Film Review: Obvious Child

Jenny Slate excels in crude rom-com

Film Review: Obvious Child

Obvious Child | B

It’s hard to decide whether to criticize Obvious Child for its banal sitcom shortcomings or praise it for its understated (or, in terms of the press, overstated) gutsiness. On the one hand, writer-director Gillian Robespierre’s reworked 2009 short film (now padded to be her debut feature) is clumsily scripted, sloppily directed, and victim to some of the worst clichés in the rom-com playbook (obligatory gay BFF, saintly bland love interest, and silly contrivances). On the other hand, its low-rent Brooklyn grind feels authentic; its lead, Jenny Slate, is extremely likable; and its much-ballyhooed abortion plot is blissfully free of social or political grandstanding (although that lack of agenda might arguably be its actual agenda).
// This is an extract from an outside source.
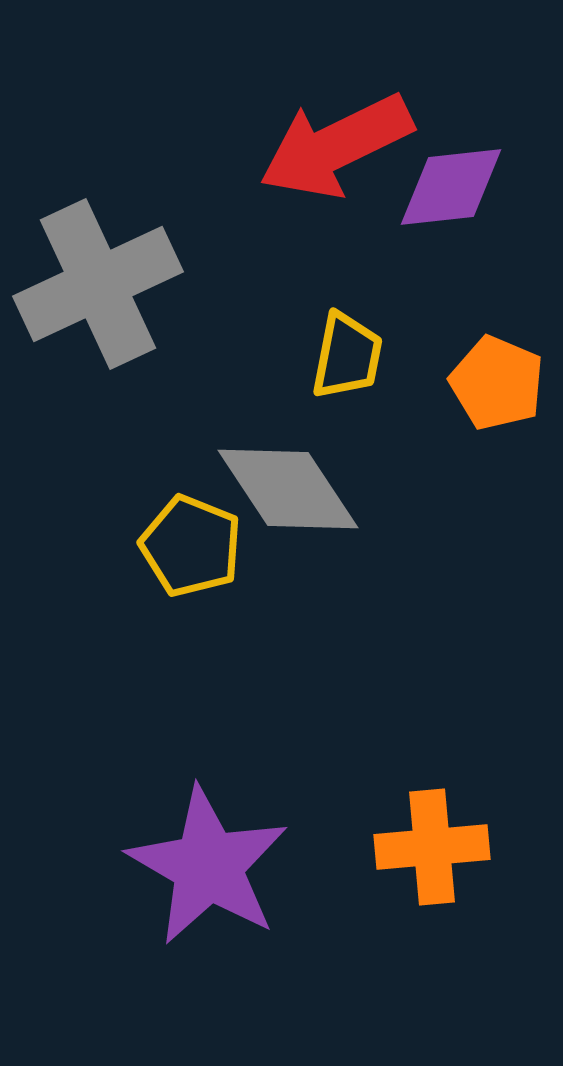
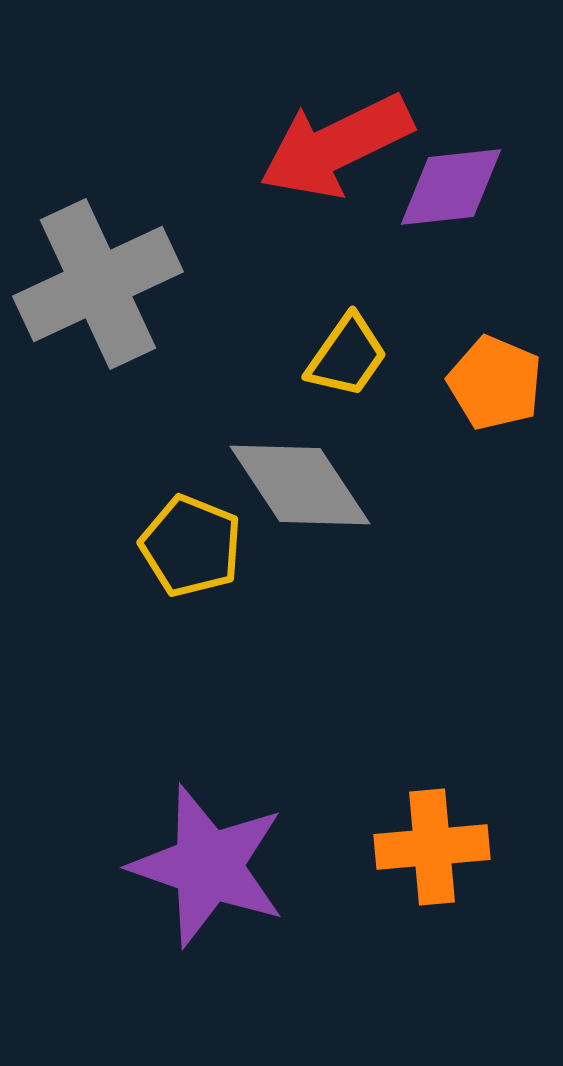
yellow trapezoid: rotated 24 degrees clockwise
orange pentagon: moved 2 px left
gray diamond: moved 12 px right, 4 px up
purple star: rotated 11 degrees counterclockwise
Slate (whose Marcel the Shell With Shoes On justifies YouTube’s existence) plays Donna Stern, a struggling stand-up comic who likes to overshare at the mic about her love life, vagina, and other bodily functions. On the precipice of turning 30, she’s a self-deprecating mess who loses her boyfriend and her job at the Unoppressive Non-Imperialist Used Bookstore in the same week. Her nebbish puppeteer of a dad (the always-marvelous Richard Kind) can offer only affectionate moral support. Her successful economics professor mom (Polly Draper) wonders why she’s wasting her 780 SAT verbal score on jokes about pooping her pants. It’s like Louie meets Girls, but not as clever and incisive as the former or as narcissistic and entitled as the latter.
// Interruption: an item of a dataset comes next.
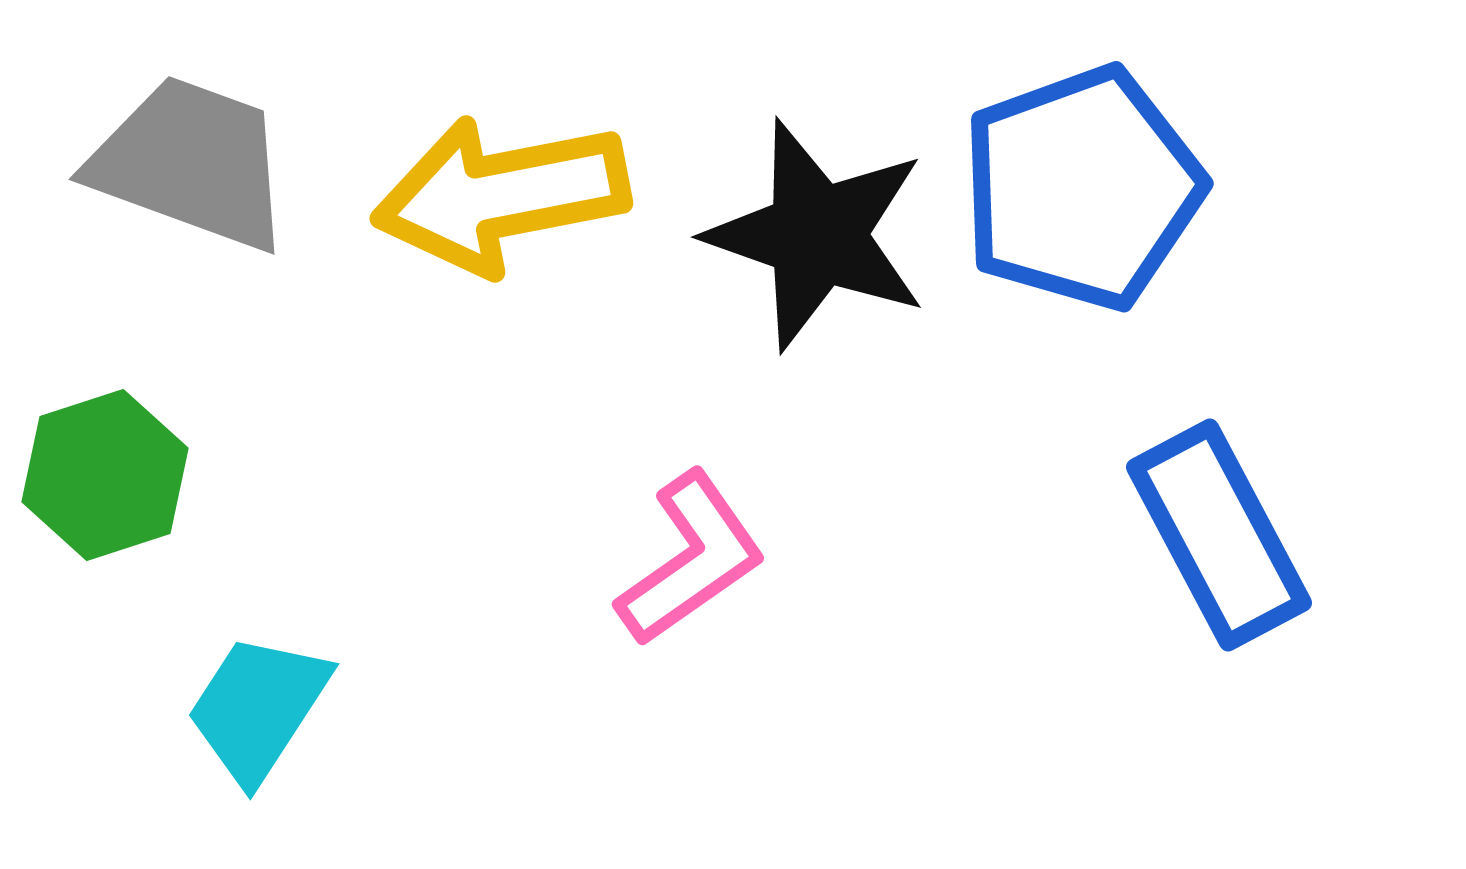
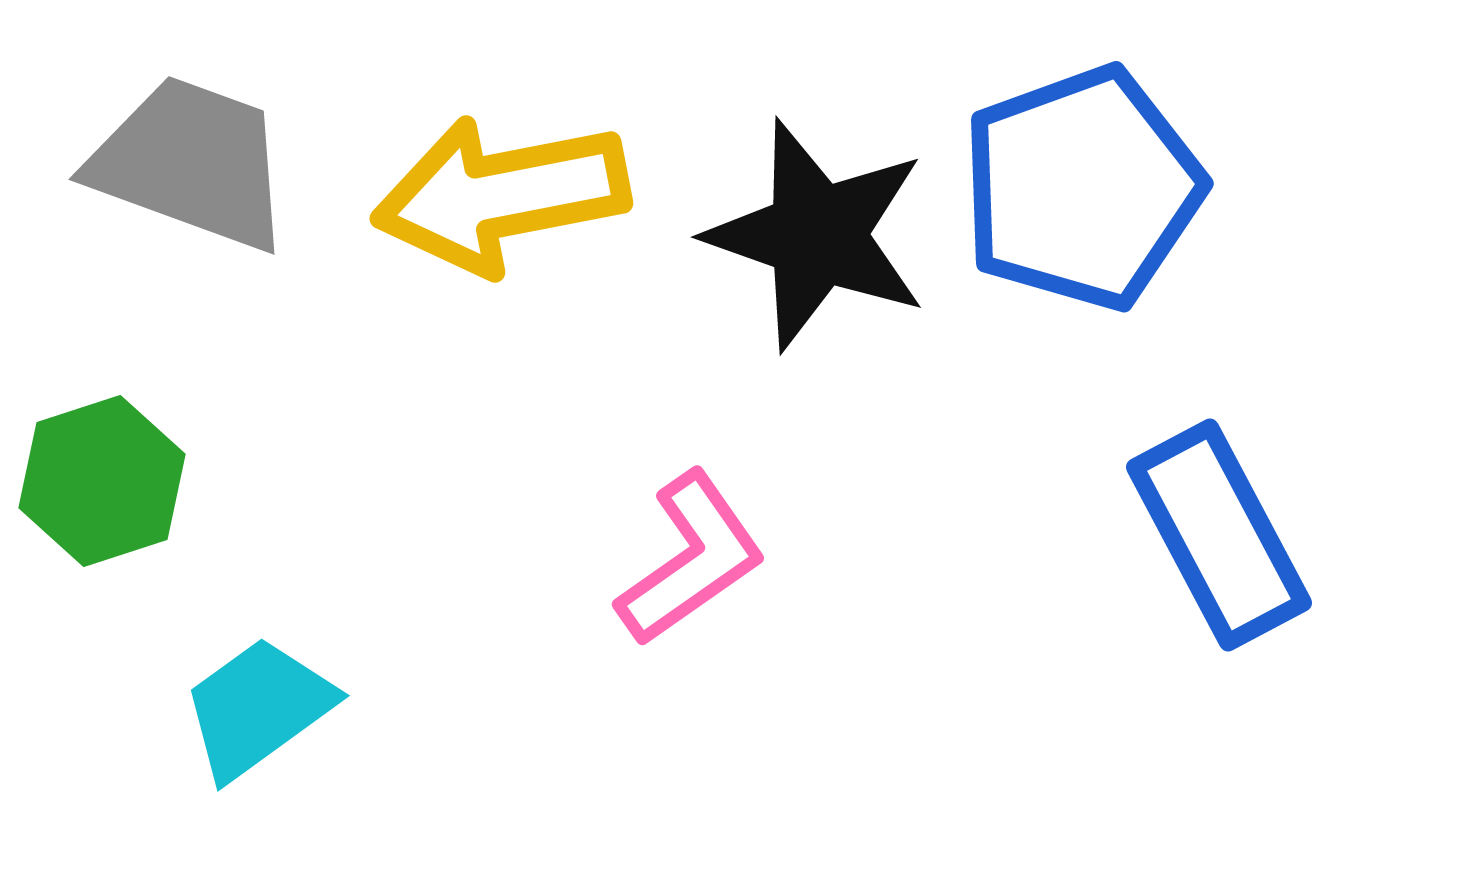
green hexagon: moved 3 px left, 6 px down
cyan trapezoid: rotated 21 degrees clockwise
Several weeks after a drunken one-night stand with a charming preppy named Max (Jake Lacy), Donna discovers that she’s pregnant. Single, broke, and clearly not cut out to be a mommy, she opts for an abortion. No biggie. Literally. Instead of emotional hand-wringing or embracing some new level of feminine empowerment, Slate’s woman-child calmly makes the unspectacular choice to terminate. And this, amid the many sitcom contrivances, sets up the film’s best scene. Donna comes to her decision during a funny but frank conversation with her roommate Nellie (Gaby Hoffmann). Miraculously, it’s the kind of discussion two young women might actually have with each other rather than a screenwriter’s well-honed series of snarky talking points. 

And that’s Obvious Child’s ultimate strength, to zig when you expect it to zag. While the meandering plot (a detour with David Cross as a lecherous fellow comic, for example, seems like credit bait) clings to its indie rom-com template, there’s a sweetly compassionate view of millennial immaturity as it bashes up against the harsh realities of life. No one could accuse Robespierre’s film of being particularly deep, but it is knowing. The filmmaker understands that growing up is messy, and though Donna and Max’s blossoming relationship strains credibility, the idea that an abortion might actually bring them together is damn near revelatory.

Still, while it’s refreshing to be reminded that, for many women, the issue of abortion is not necessarily an emotional and religious land mine of self-loathing and doubt, it’s important not to overstate Obvious Child’s daring. There was a time when abortion was, for the most part, a socially accepted option for young women in need. You have only to re-watch Amy Heckerling’s Fast Times at Ridgemont High (written by a young Cameron Crowe) to realize that the insanely popular 1980s teen comedy featured an abortion subplot that barely made a ripple on the cultural front. Obvious Child isn’t reinventing the wheel with its matter-of-fact approach to the issue, but, given the toxicity of our current national conversation, it modestly revives the notion that not giving birth is still a choice many women make each and every day. 

Obvious Child opens Friday, June 27, at the Main Art Theatre. It’s rated R (for potty-mouthed humor) and has a running time of 85 minutes.